12. The thermal printer as claimed in claim 10, characterised in that said energy code means further comprises a demultiplexer (62) connected between said RAM and said address decoder to receive the previous energy codes and the previous adjacent energy codes for said heating elements and supply the previous energy codes and the previous adjacent energy codes to said address decoder.

13. The thermal printer as claimed in claim 1, characterised in that said input signal further includes a signal (P) representing the transmission time (Ta) of the information in the previous printing cycle.

14. The thermal printer as claimed in claim 13, characterised by further comprising a transmission time detection circuit (52) responsive to synchronization information (PRD) in the incoming information signal and connected to said energy code means to detect the transmission time of the information in the previous printing cycle and to supply the transmission time to said energy code means.

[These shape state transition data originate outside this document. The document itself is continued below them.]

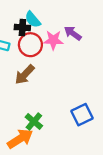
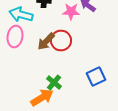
red circle: (30, 45) -> (61, 40), moved

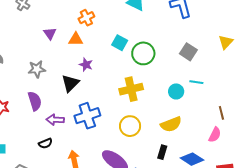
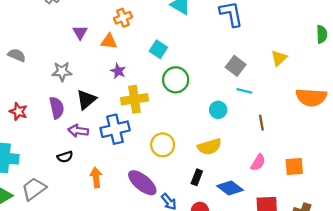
green circle: (143, 53) -> (176, 80), moved
cyan line: (196, 82) -> (244, 91), moved
black triangle: (70, 83) -> (86, 100), moved
yellow cross: (131, 89) -> (134, 99), moved
brown line: (221, 113) -> (261, 123), moved

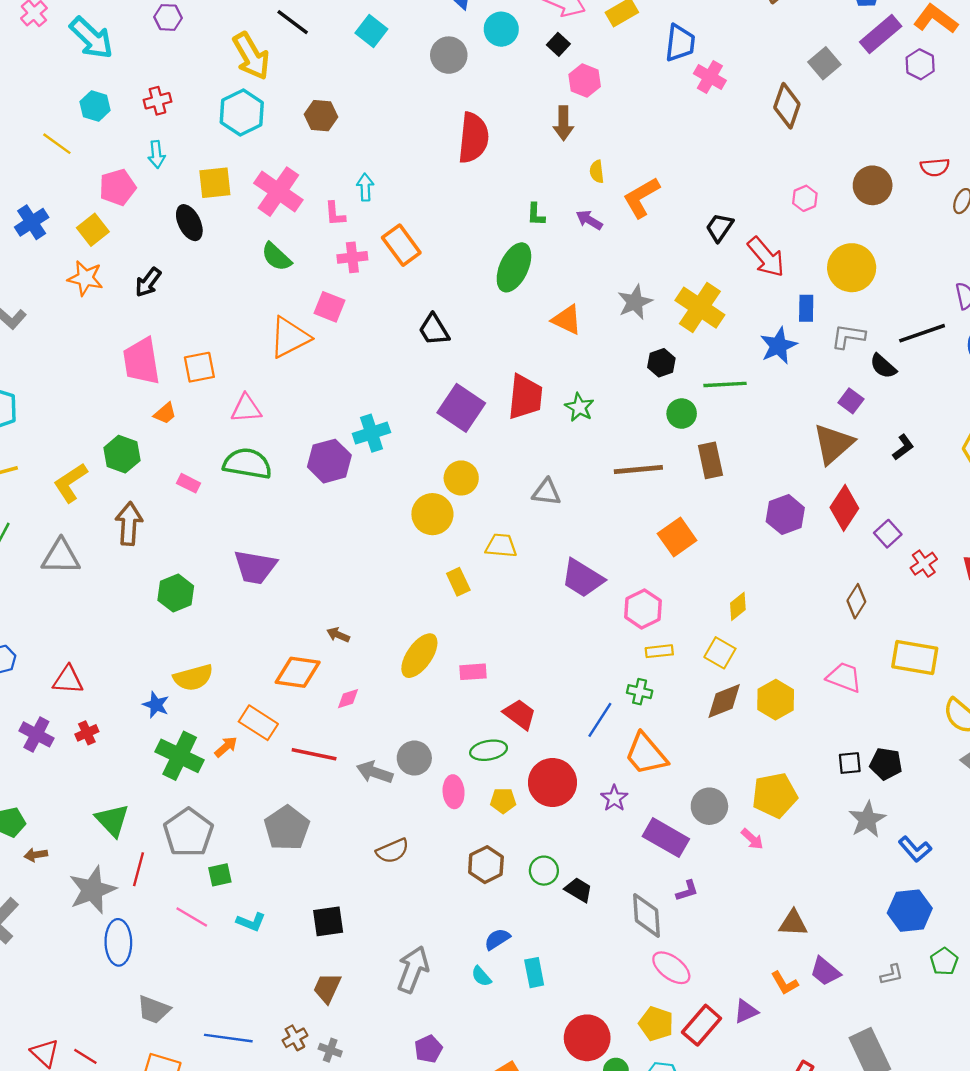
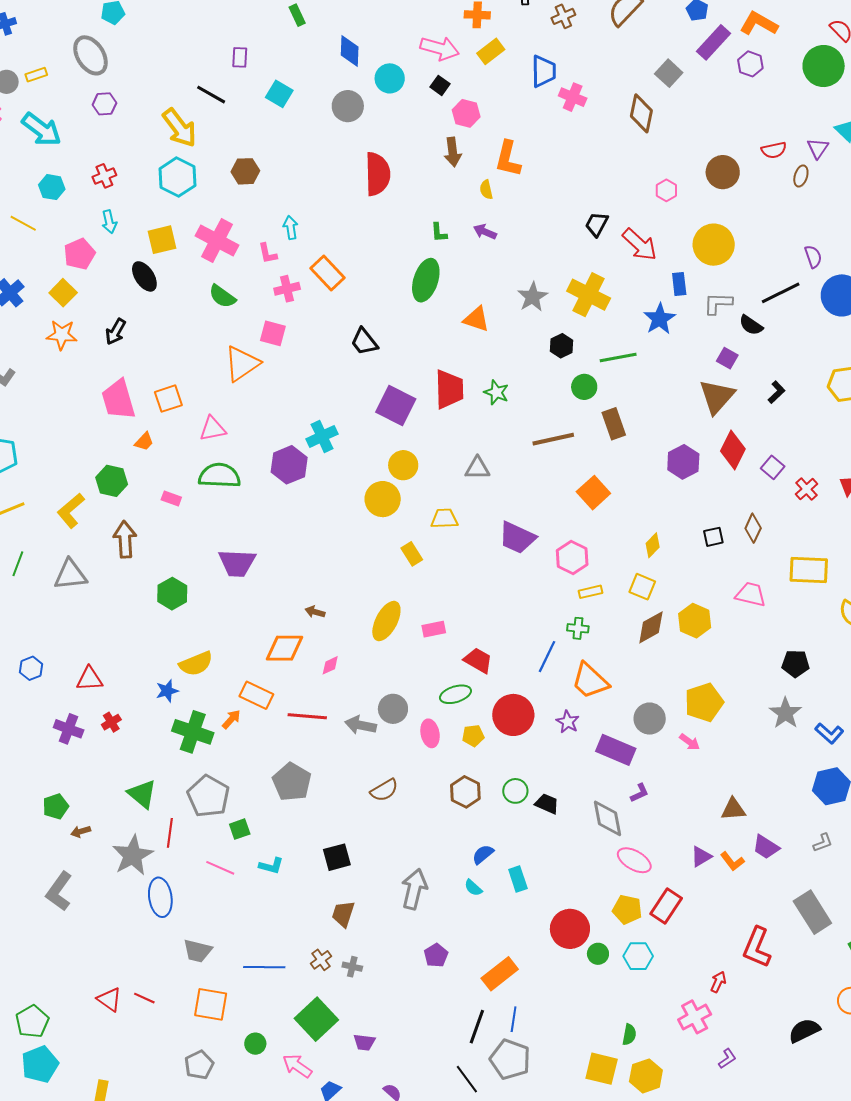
orange L-shape: (641, 197) -> (508, 159), moved, turned -39
blue star: (156, 705) -> (167, 691), turned -30
black square: (850, 763) -> (713, 537), moved
purple triangle: (746, 1011) -> (701, 857), moved

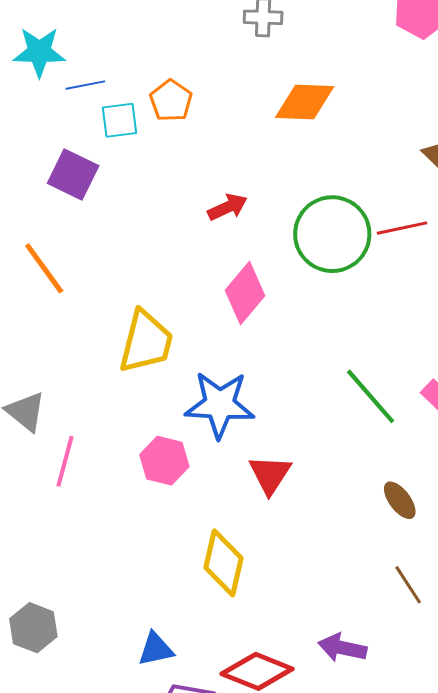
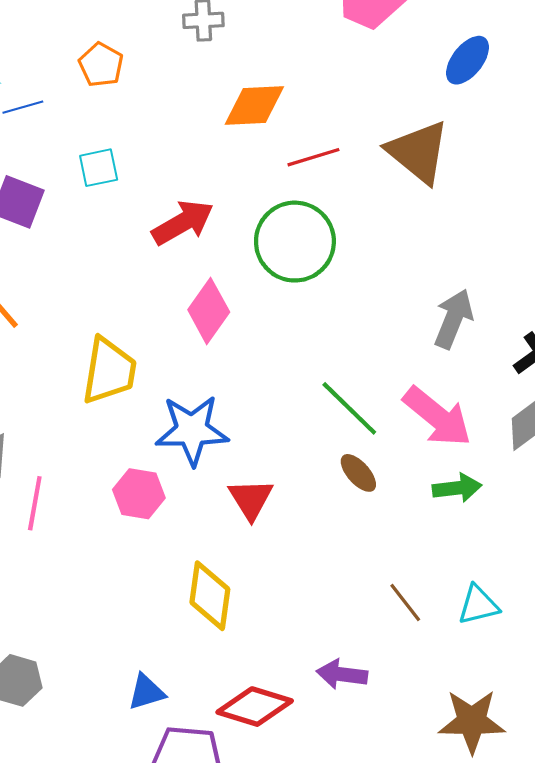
orange pentagon: (171, 101) -> (101, 65), moved
cyan square: (120, 120) -> (99, 168), moved
red arrow: (228, 207) -> (183, 223), size x1.5
red line: (402, 228) -> (313, 157), moved
brown ellipse: (400, 500) -> (358, 473), moved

15. The thermal printer as claimed in claim 14, characterised in that said thermal printer further comprises a sync separator (54) connected to said transmission time detection circuit to extract synchronization information from the incoming information signal and supply the synchronization information to said transmission time detection circuit.

16. The thermal printer as claimed in claim 1, characterised in that said input signal further includes the previous adjacent energy codes (M1, M2) for heating elements adjacent to said heating element, and a signal (P) representing the transmission time (Ta) of the information in the previous printing cycle.

17. A method for supplying different amounts of energy to drive a plurality of heating elements (12₁, 12₂, 12₃,...,12_n) in a thermal printer, which further includes a memory (38), for printing information on heat sensitive paper during a plurality of printing cycles, said method characterised by the steps of:

generating an energy code (N1, N2) for each of said heating elements in response to at least the previous energy code (M1, M2) for said heating element and the incoming information (G) to be printed by said heating element, said energy code indicating the amount of electrical power supplied to said heating element;

storing the energy codes in said memory for use during the next printing cycle as the previous energy codes;

using the energy codes generated during each printing cycle to generate at least two sets of pulse width codes for driving said heating elements;

driving said heating elements first in accordance with the first set of pulse width codes; and

driving said heating elements second in accordance with the second set of pulse width codes.